SMART, a trade association for Secondary Materials, etc., has been bashing its head somewhat unsuccessfully against a tariff on imported used clothing. The tariff is on _new_ clothing, but the interpretation is that it's only "used" if it is falling apart. Used wearable clothing is subject to tariff just like new. So if you were ever looking for a reason why used clothing exits the US and doesn't enter, well, that could be a factor and the fact the trade association is fighting it suggests that the world might one day be Otherwise.

I'm now off on the unlikely to be successful mission to figure out the current state of automation in the industry.
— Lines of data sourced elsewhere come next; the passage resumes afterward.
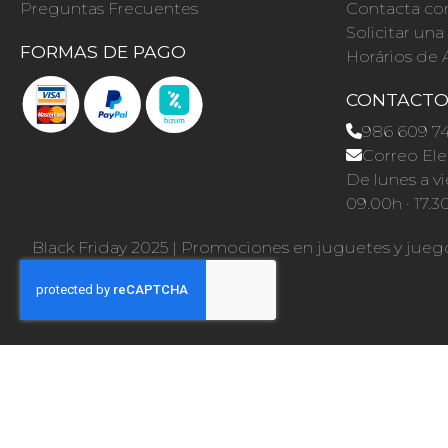
Preguntas Frecuentes
Contacta co
Solicitar un
FORMAS DE PAGO
Horários de 
CONTACT
986 609 7
Correo Ele
De lunes a vi
09.00h · 17.3
Black Friday 2025
|
Promociones en juguetes y jueg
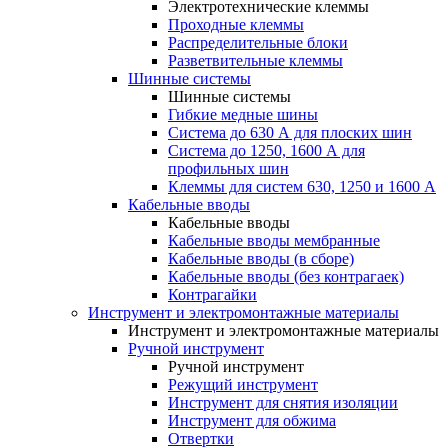
Электротехнические клеммы
Проходные клеммы
Распределительные блоки
Разветвительные клеммы
Шинные системы
Шинные системы
Гибкие медные шины
Система до 630 А для плоских шин
Система до 1250, 1600 А для
профильных шин
Клеммы для систем 630, 1250 и 1600 А
Кабельные вводы
Кабельные вводы
Кабельные вводы мембранные
Кабельные вводы (в сборе)
Кабельные вводы (без контрагаек)
Контрагайки
Инструмент и электромонтажные материалы
Инструмент и электромонтажные материалы
Ручной инструмент
Ручной инструмент
Режущий инструмент
Инструмент для снятия изоляции
Инструмент для обжима
Отвертки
It seems crazy low, which is okay at first (especially for non-profits or even for-profits willing to work with governments and NGOs who are attempting to do job placement for people who have difficulty accessing the job market, supported employment type of thing), but you'll use up your cheap labor fast and then you'll have to automate or labor costs will limit your.

R., aka "B." also told me about the "dead man's clothing" euphemism, which is clearly real and quite widespread, altho I'm not entirely certain what the connotations of the phrase are when it is used, vs. when someone first hears about it.